## Try it
Every record, apart from its pictures, should be repeated exactly.

## Given information

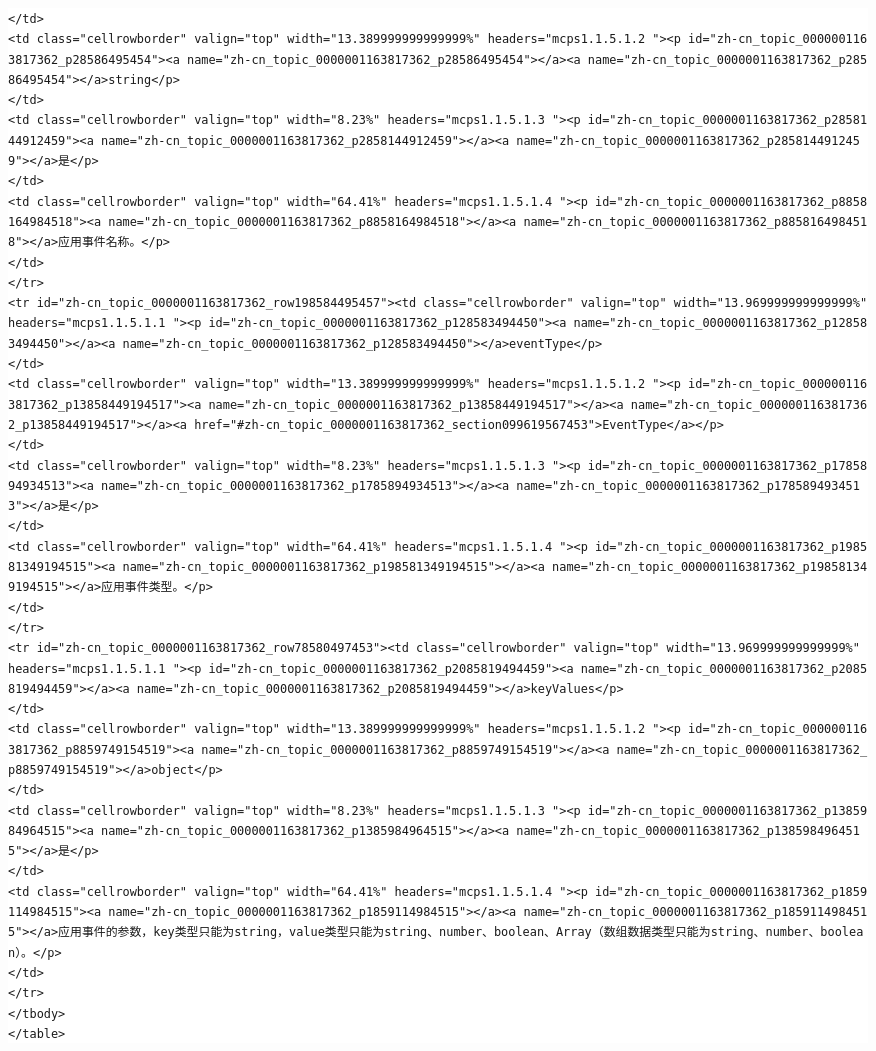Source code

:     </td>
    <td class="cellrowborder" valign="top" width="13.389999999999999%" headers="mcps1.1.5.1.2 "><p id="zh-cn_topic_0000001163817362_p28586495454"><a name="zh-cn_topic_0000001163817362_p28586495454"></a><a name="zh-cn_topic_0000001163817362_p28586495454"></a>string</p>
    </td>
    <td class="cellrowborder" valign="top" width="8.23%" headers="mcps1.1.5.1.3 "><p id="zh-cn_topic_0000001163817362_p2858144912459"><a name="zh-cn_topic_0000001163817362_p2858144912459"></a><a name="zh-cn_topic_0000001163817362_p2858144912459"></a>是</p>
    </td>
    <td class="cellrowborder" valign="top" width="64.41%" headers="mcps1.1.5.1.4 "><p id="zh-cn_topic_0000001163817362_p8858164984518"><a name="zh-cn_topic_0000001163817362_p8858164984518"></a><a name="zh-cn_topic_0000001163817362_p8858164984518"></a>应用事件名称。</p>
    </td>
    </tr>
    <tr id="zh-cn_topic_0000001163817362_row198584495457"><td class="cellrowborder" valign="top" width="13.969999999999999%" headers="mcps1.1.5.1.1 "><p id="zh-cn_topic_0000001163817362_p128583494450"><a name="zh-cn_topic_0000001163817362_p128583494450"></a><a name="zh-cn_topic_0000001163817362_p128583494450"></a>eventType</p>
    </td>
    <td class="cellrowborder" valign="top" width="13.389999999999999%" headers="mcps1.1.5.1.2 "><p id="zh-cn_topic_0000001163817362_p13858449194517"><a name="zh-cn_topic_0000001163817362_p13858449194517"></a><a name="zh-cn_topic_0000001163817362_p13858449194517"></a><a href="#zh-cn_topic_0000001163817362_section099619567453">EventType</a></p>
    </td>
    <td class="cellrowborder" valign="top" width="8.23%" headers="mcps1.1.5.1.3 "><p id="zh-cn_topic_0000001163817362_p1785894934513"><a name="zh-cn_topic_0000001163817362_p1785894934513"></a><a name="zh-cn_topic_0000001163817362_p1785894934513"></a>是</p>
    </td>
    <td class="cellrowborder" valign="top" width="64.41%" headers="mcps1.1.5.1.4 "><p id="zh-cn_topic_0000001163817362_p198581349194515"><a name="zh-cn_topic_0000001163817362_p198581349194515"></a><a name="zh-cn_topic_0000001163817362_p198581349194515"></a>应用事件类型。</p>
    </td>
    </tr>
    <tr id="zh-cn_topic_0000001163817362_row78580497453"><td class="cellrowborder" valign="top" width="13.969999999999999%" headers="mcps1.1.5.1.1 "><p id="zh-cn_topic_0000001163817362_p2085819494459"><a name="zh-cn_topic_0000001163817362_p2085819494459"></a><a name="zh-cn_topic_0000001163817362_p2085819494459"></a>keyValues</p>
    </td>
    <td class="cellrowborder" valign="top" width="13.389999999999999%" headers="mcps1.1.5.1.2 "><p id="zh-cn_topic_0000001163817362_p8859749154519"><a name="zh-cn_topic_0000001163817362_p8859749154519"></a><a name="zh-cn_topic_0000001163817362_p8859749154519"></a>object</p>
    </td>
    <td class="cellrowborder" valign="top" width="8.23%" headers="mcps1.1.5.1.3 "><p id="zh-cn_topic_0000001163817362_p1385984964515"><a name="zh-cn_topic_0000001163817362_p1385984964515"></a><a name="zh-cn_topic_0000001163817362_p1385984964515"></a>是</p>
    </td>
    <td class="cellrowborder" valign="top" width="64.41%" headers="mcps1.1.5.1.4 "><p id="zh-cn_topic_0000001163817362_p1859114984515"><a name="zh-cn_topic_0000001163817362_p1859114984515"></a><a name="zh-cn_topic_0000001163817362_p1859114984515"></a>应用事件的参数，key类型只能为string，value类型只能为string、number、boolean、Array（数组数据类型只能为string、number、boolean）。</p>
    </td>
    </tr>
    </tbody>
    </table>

## Answer to this exercise
Source code

:     </td>
    <td class="cellrowborder" valign="top" width="13.389999999999999%" headers="mcps1.1.5.1.2 "><p id="zh-cn_topic_0000001163817362_p28586495454"><a name="zh-cn_topic_0000001163817362_p28586495454"></a><a name="zh-cn_topic_0000001163817362_p28586495454"></a>string</p>
    </td>
    <td class="cellrowborder" valign="top" width="8.23%" headers="mcps1.1.5.1.3 "><p id="zh-cn_topic_0000001163817362_p2858144912459"><a name="zh-cn_topic_0000001163817362_p2858144912459"></a><a name="zh-cn_topic_0000001163817362_p2858144912459"></a>是</p>
    </td>
    <td class="cellrowborder" valign="top" width="64.41%" headers="mcps1.1.5.1.4 "><p id="zh-cn_topic_0000001163817362_p8858164984518"><a name="zh-cn_topic_0000001163817362_p8858164984518"></a><a name="zh-cn_topic_0000001163817362_p8858164984518"></a>应用事件名称。</p>
    </td>
    </tr>
    <tr id="zh-cn_topic_0000001163817362_row198584495457"><td class="cellrowborder" valign="top" width="13.969999999999999%" headers="mcps1.1.5.1.1 "><p id="zh-cn_topic_0000001163817362_p128583494450"><a name="zh-cn_topic_0000001163817362_p128583494450"></a><a name="zh-cn_topic_0000001163817362_p128583494450"></a>eventType</p>
    </td>
    <td class="cellrowborder" valign="top" width="13.389999999999999%" headers="mcps1.1.5.1.2 "><p id="zh-cn_topic_0000001163817362_p13858449194517"><a name="zh-cn_topic_0000001163817362_p13858449194517"></a><a name="zh-cn_topic_0000001163817362_p13858449194517"></a><a href="#zh-cn_topic_0000001163817362_section099619567453">EventType</a></p>
    </td>
    <td class="cellrowborder" valign="top" width="8.23%" headers="mcps1.1.5.1.3 "><p id="zh-cn_topic_0000001163817362_p1785894934513"><a name="zh-cn_topic_0000001163817362_p1785894934513"></a><a name="zh-cn_topic_0000001163817362_p1785894934513"></a>是</p>
    </td>
    <td class="cellrowborder" valign="top" width="64.41%" headers="mcps1.1.5.1.4 "><p id="zh-cn_topic_0000001163817362_p198581349194515"><a name="zh-cn_topic_0000001163817362_p198581349194515"></a><a name="zh-cn_topic_0000001163817362_p198581349194515"></a>应用事件类型。</p>
    </td>
    </tr>
    <tr id="zh-cn_topic_0000001163817362_row78580497453"><td class="cellrowborder" valign="top" width="13.969999999999999%" headers="mcps1.1.5.1.1 "><p id="zh-cn_topic_0000001163817362_p2085819494459"><a name="zh-cn_topic_0000001163817362_p2085819494459"></a><a name="zh-cn_topic_0000001163817362_p2085819494459"></a>keyValues</p>
    </td>
    <td class="cellrowborder" valign="top" width="13.389999999999999%" headers="mcps1.1.5.1.2 "><p id="zh-cn_topic_0000001163817362_p8859749154519"><a name="zh-cn_topic_0000001163817362_p8859749154519"></a><a name="zh-cn_topic_0000001163817362_p8859749154519"></a>object</p>
    </td>
    <td class="cellrowborder" valign="top" width="8.23%" headers="mcps1.1.5.1.3 "><p id="zh-cn_topic_0000001163817362_p1385984964515"><a name="zh-cn_topic_0000001163817362_p1385984964515"></a><a name="zh-cn_topic_0000001163817362_p1385984964515"></a>是</p>
    </td>
    <td class="cellrowborder" valign="top" width="64.41%" headers="mcps1.1.5.1.4 "><p id="zh-cn_topic_0000001163817362_p1859114984515"><a name="zh-cn_topic_0000001163817362_p1859114984515"></a><a name="zh-cn_topic_0000001163817362_p1859114984515"></a>应用事件的参数，key类型只能为string，value类型只能为string、number、boolean、Array（数组数据类型只能为string、number、boolean）。</p>
    </td>
    </tr>
    </tbody>
    </table>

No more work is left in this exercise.